Erdoğan yeni dönemde hem ekonomi politikalarında, hem de dış politikada yeni politikalar belirleyecektir. Çünkü son dönemde hem ekonomi, hem de dış politikada ciddi yanlışlar yapıldığını kendisi de biliyor.

Özellikle dış politikada yapılan yanlışlar nedeniyle Türkiye’nin yalnızlaştığını daha geçen yıldan görmüş ve politika değişikliğine gitmişti.

Çeşitli nedenlerle diplomatik ilişkileri kestiği İsrail, Mısır, Suriye ile yeniden ilişki kurma yollarını aramaya başlamıştı. Yeni dönemde ABD ve AB ile ilişkileri geliştirmeye çalışacak gibi görünüyor.

Aslında Türkiye’nin buna şiddetle ihtiyacı vardır. Çünkü ekonomi ve dış politika birbirinden ayrılamaz.

Bu konudaki gelişmeleri önümüzdeki günlerde göreceğiz. Bu yeni politikaların Kıbrıs’a yansımalarını da elbette göreceğiz.

***

Gelelim muhalefet cephesine. Millet ittifakının küçük partileri CHP listelerinden meclise girerek istediklerini aldılar. İyi parti 2018 seçimlerindeki oy oranını ve milletvekili sayısını yakaladı. Ama beklendiği sıçramayı yapamadı. Bu da seçim sürecinde yapılan yanlışlardan kaynaklandı.

CHP ise pek de istediğini alamadı. Evet Kılıçdaroğlu herşeye rağmen % 48 oyla büyük bir başarı sağladı. Ama beklenti bu değildi. Beklenti Kılıçdaroğlu’nun ilk turda seçimi kazanması ve Millet ittifakının Anayasa’yı değiştirecek çoğunluğa ulaşmasıydı.

Dolayısıyla ortada bir başarı yoktur. Demokratik ülkelerde bunun sonucu parti liderinin derhal istifa ederek emekli olması ve partiyi genç ve yeni bir lidere bırakmasıdır.

Kılıçdaroğlu şu ana kadar istifa etmedi. Aksine MYK’nın toptan istifasını kabul etti. Anlaşılan suçlu MYK üyeleri olacak ve lider sütten çıkmış ak kaşık gibi yeni bir ekiple yola devam edecek.

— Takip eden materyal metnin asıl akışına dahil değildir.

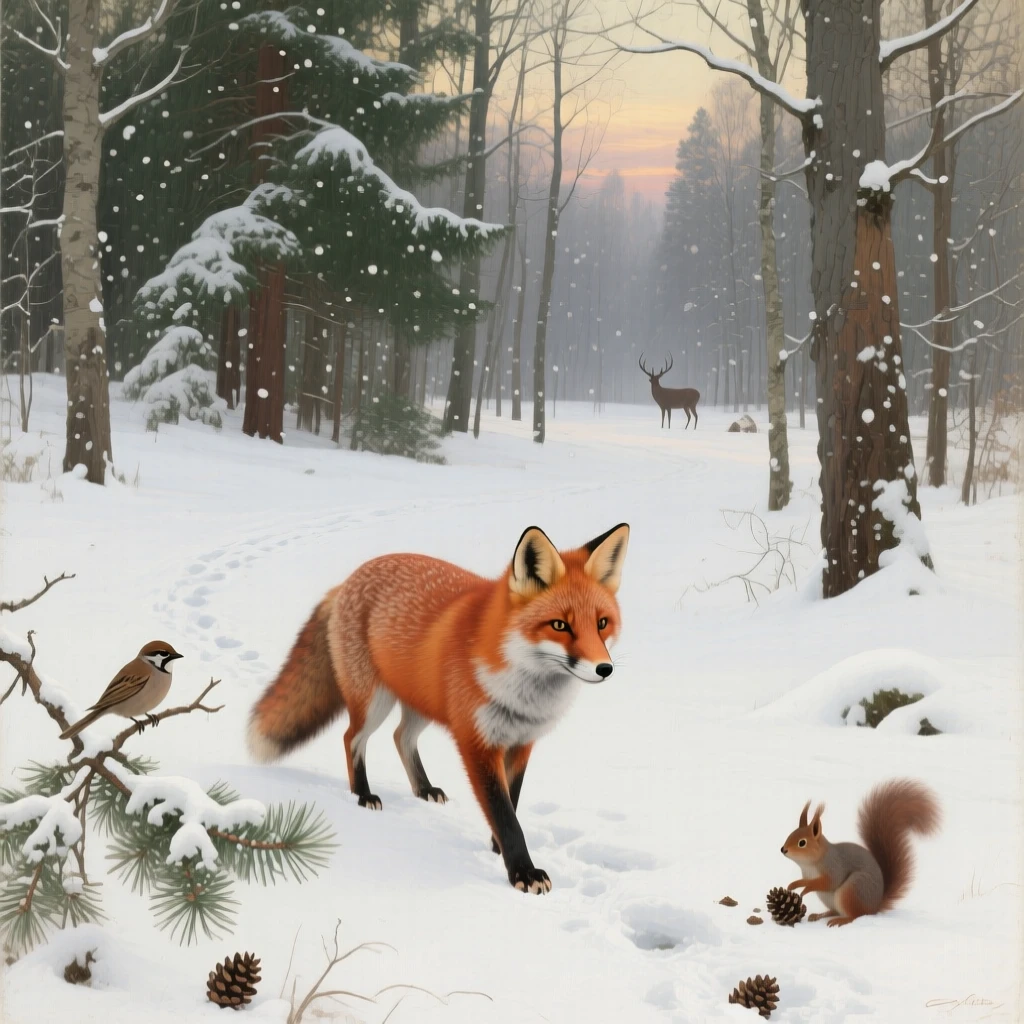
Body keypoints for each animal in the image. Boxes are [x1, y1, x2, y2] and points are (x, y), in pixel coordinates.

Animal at [246, 522, 630, 894]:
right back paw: (363, 794)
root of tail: (347, 580)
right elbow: (505, 815)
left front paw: (497, 848)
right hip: (374, 702)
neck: (523, 691)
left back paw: (423, 789)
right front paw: (522, 871)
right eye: (560, 625)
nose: (605, 669)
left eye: (602, 623)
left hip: (422, 704)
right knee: (352, 738)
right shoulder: (477, 742)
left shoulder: (522, 742)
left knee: (400, 736)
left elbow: (513, 803)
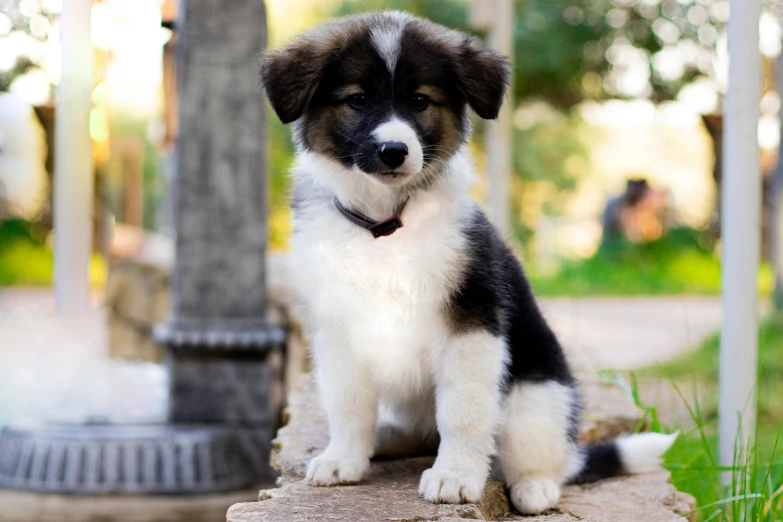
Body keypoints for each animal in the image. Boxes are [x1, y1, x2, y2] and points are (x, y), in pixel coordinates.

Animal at [260, 11, 676, 512]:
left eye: (420, 100)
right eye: (357, 100)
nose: (394, 151)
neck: (384, 222)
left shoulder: (471, 320)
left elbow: (463, 410)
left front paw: (454, 476)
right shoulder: (337, 326)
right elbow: (347, 402)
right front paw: (344, 459)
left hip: (535, 397)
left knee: (541, 455)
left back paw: (534, 488)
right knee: (421, 433)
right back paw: (386, 439)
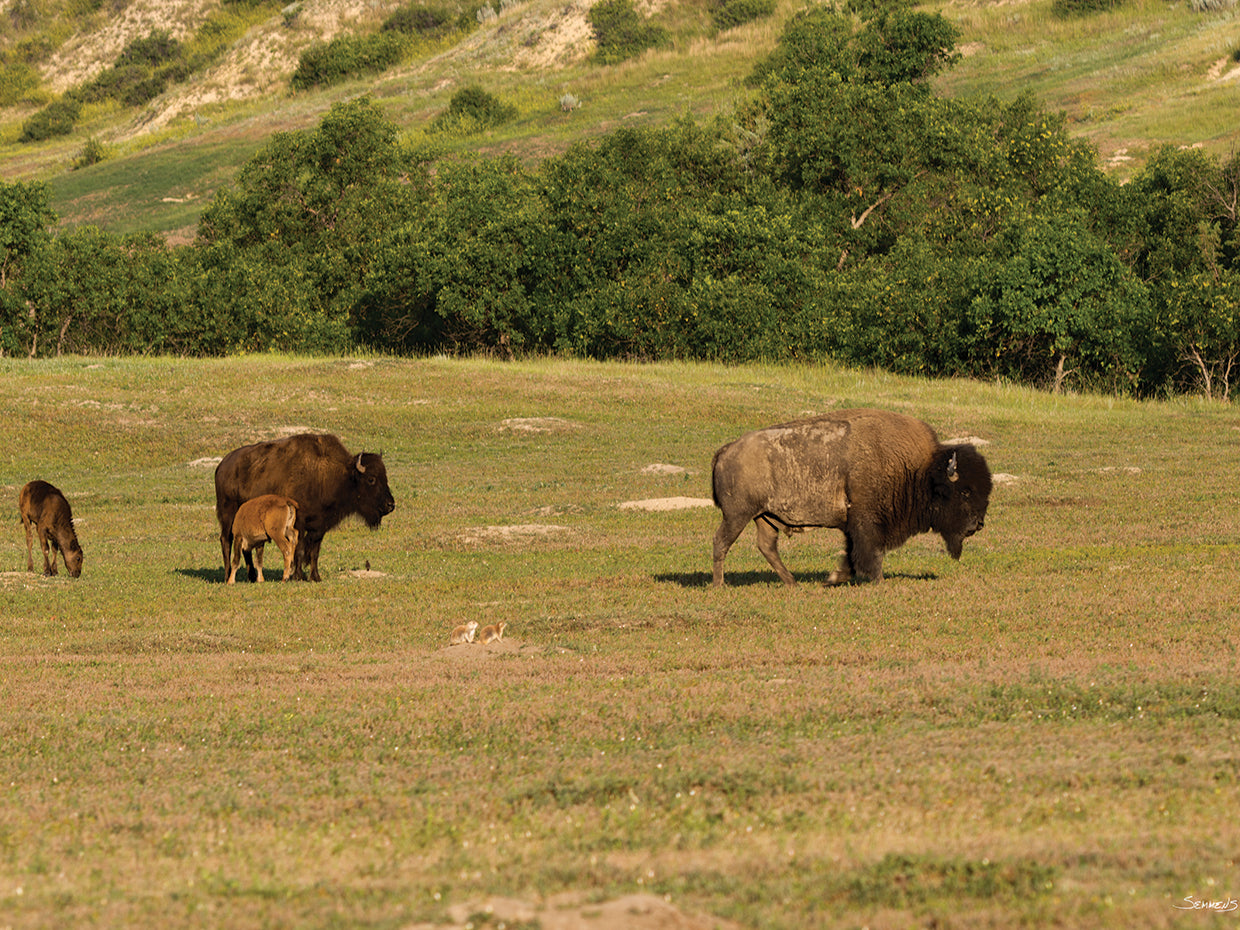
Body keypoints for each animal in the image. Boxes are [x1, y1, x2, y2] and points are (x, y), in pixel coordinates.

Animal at [215, 433, 395, 582]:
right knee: (226, 540)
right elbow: (300, 550)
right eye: (371, 479)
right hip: (228, 515)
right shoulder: (300, 523)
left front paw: (315, 577)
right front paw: (298, 576)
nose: (390, 505)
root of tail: (222, 466)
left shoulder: (320, 527)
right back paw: (227, 576)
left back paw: (252, 576)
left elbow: (314, 552)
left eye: (385, 477)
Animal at [711, 408, 991, 586]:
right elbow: (870, 552)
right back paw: (719, 585)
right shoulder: (866, 521)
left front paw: (835, 577)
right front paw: (877, 580)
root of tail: (727, 449)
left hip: (765, 517)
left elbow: (852, 554)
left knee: (767, 546)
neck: (919, 470)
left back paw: (791, 582)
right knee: (721, 542)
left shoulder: (851, 525)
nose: (978, 524)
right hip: (738, 515)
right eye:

Demokrasilerde çareler tükenmez. Ama demokrasilerde yenilginin sorumluluğunu ekibin üyeleri değil, o ekibin lideri üstlenir. Bu olmazsa olmaz temel kuraldır.

Demokrasi kültürünün yeterince özümsenmediği ülkelerde ise bunun tam tersi olur. Suç lidere değil, ekibe yüklenir.